— TRECHO DO DOCUMENTO —
━━━━

Os Estados e os Municípios têm realidades locais diversas. Há várias experiências exitosas, como colocou o Gerson, em relação às ações. O que se faz necessário é uma integração, como foi disse o colega Nereu, dessas ações. Para se poder, por exemplo, fazer uma ação vinculada envolvendo pessoas privadas de liberdade no que diz respeito à vacinação, há alguns processos de informações que são necessários para nós podermos ter o controle das vacinas que estão sendo administradas, do reforço etc., e essas ações são de extrema importância.
O SR. PRESIDENTE (Alexandre Padilha. PT - SP) - Obrigado, Carla.
Se possível, eu quero aproveitar, na condução da Mesa, e pedir que você explicite um pouco mais a sua afirmação de que a portaria interministerial, na prática, está cobrindo cerca de 25% das unidades. Gostaria que você explicitasse um pouco mais isso, porque eu não entendi se 25% são as unidades prisionais que têm equipes próprias de saúde ou se você se referia a 25% de unidades que não têm essas equipes e nas quais acabam sendo o cuidado, as visitas, vinculadas à articulação da atenção primária ou às equipes que as Secretarias Estaduais possam ter. Não entendi isso.

━━━━

— TAREFA 1 —
Segundo o trecho do documento, que parcela das unidades a portaria interministerial estaria cobrindo na prática?
— TAREFA 2 —
Dê seguimento ao trecho do documento sobre saúde no sistema prisional a partir do ponto em que ele termina.
Os registros a seguir são um material à parte, sem ligação com o trecho do documento.

— DADOS DA FONTE —
━━━━

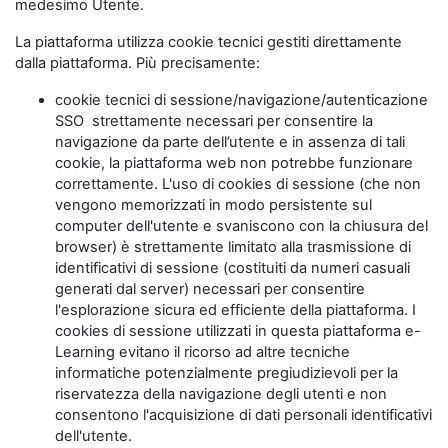
medesimo Utente.
La piattaforma utilizza cookie tecnici gestiti direttamente
dalla piattaforma. Più precisamente:
cookie tecnici di sessione/navigazione/autenticazione
SSO strettamente necessari per consentire la
navigazione da parte dell’utente e in assenza di tali
cookie, la piattaforma web non potrebbe funzionare
correttamente. L'uso di cookies di sessione (che non
vengono memorizzati in modo persistente sul
computer dell'utente e svaniscono con la chiusura del
browser) è strettamente limitato alla trasmissione di
identificativi di sessione (costituiti da numeri casuali
generati dal server) necessari per consentire
l'esplorazione sicura ed efficiente della piattaforma. I
cookies di sessione utilizzati in questa piattaforma e-
Learning evitano il ricorso ad altre tecniche
informatiche potenzialmente pregiudizievoli per la
riservatezza della navigazione degli utenti e non
consentono l'acquisizione di dati personali identificativi
dell'utente.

━━━━

— RESULTADO 1 —
Cerca de 25% das unidades.

— RESULTADO 2 —
O SR. RODRIGO PEREIRA LOPES - Desculpe-me, eu queria só complementar, porque isso tem que ficar bastante claro: trata-se de 25% de cobertura da política nacional, ou seja, nesses 25%, os profissionais são colocados com incentivo do Ministério da Saúde.
Isso não quer dizer que não existem profissionais nas demais unidades prisionais. Como eu disse na minha exposição, existe algum tipo de profissional e existe atenção a saúde em quase todas as unidades prisionais.
Esses profissionais são contratados de outra forma: ou através da própria Secretaria de Justiça, ou por alguma organização, por contratos terceirizados. As contratações são feitas de alguma forma, mas não pela PNAISP. É claro que o objetivo é que cheguemos aos 100% de cobertura pela PNAISP.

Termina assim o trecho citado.